About this exercise: Wherever the word "общая" appears in the entries, copy the whole line.

Page-level text extractions:
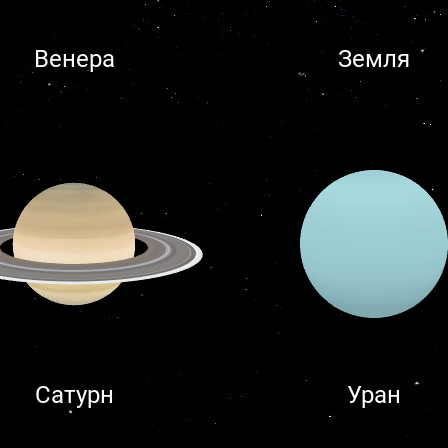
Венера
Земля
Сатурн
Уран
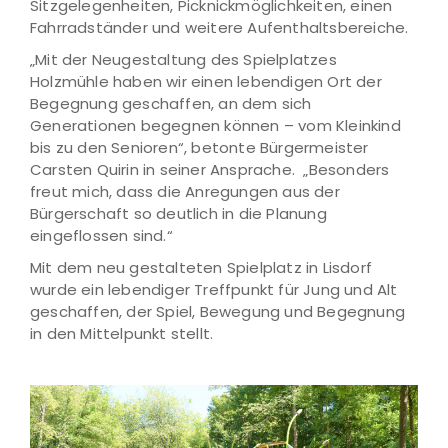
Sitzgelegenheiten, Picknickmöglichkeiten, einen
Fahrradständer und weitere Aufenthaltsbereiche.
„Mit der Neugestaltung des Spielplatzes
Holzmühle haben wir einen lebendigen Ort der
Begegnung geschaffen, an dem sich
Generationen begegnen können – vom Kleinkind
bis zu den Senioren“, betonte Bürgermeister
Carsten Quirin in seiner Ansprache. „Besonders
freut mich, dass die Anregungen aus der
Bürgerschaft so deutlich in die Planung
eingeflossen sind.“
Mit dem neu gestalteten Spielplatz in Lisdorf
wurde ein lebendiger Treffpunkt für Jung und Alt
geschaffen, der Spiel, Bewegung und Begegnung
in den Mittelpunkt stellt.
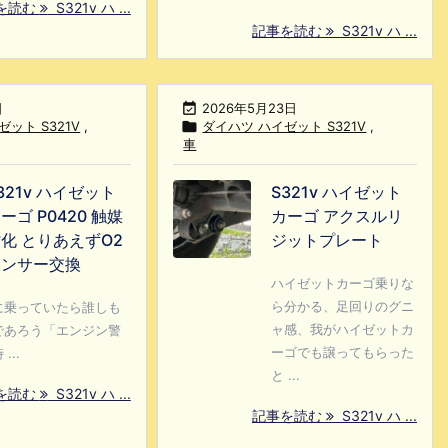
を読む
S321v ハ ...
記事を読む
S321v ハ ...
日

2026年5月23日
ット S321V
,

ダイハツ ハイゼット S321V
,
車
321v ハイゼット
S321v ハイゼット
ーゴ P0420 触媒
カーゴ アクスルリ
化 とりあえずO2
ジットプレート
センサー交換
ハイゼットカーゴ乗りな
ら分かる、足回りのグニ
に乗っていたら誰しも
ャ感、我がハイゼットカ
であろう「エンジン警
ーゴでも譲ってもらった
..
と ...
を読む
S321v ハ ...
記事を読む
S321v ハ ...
* * *
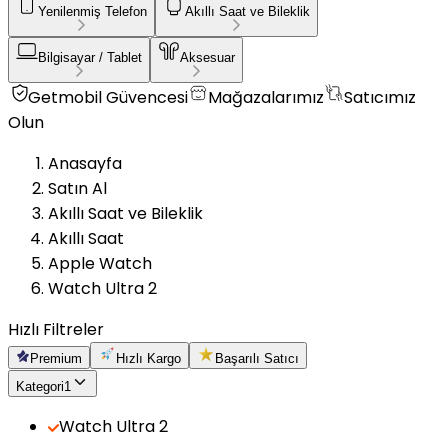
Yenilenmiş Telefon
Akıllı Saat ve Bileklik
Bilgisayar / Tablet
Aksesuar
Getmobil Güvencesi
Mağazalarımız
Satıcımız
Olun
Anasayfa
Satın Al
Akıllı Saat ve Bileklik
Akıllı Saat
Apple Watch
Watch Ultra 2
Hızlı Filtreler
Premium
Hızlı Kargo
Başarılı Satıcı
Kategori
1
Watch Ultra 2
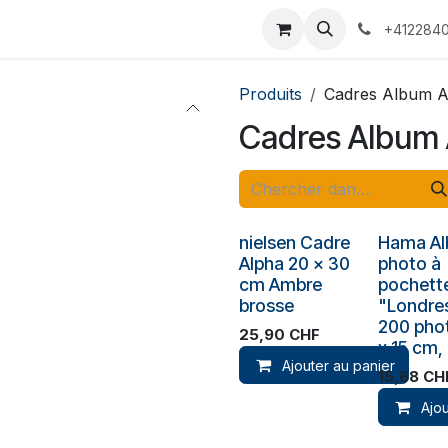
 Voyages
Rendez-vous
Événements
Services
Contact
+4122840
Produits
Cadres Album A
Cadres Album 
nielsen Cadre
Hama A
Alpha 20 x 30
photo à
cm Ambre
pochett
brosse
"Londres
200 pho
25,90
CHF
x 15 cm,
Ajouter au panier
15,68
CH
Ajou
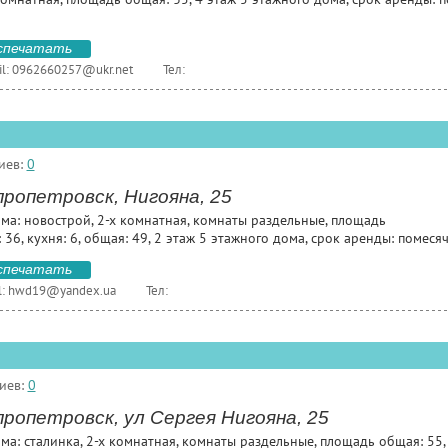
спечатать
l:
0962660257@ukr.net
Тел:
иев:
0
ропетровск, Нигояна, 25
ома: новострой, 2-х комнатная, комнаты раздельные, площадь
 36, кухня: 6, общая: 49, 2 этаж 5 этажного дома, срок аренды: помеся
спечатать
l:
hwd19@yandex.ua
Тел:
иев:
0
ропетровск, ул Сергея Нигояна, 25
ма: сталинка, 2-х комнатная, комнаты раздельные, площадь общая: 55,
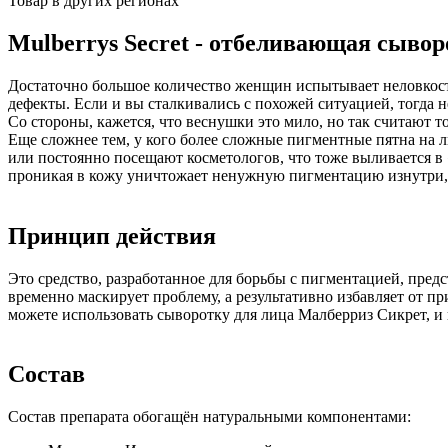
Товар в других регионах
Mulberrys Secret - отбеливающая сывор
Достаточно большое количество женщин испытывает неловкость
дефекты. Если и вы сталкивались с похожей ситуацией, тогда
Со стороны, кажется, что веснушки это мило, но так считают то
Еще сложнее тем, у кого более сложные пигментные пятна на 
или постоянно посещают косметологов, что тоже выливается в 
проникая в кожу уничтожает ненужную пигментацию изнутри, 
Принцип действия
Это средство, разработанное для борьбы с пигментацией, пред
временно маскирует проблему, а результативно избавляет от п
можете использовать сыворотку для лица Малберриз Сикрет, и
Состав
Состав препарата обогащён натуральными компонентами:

Your response:
 36, кухня: 6, общая: 49, 2 этаж 5 этажного дома, срок аренды: помеся
ма: сталинка, 2-х комнатная, комнаты раздельные, площадь общая: 55,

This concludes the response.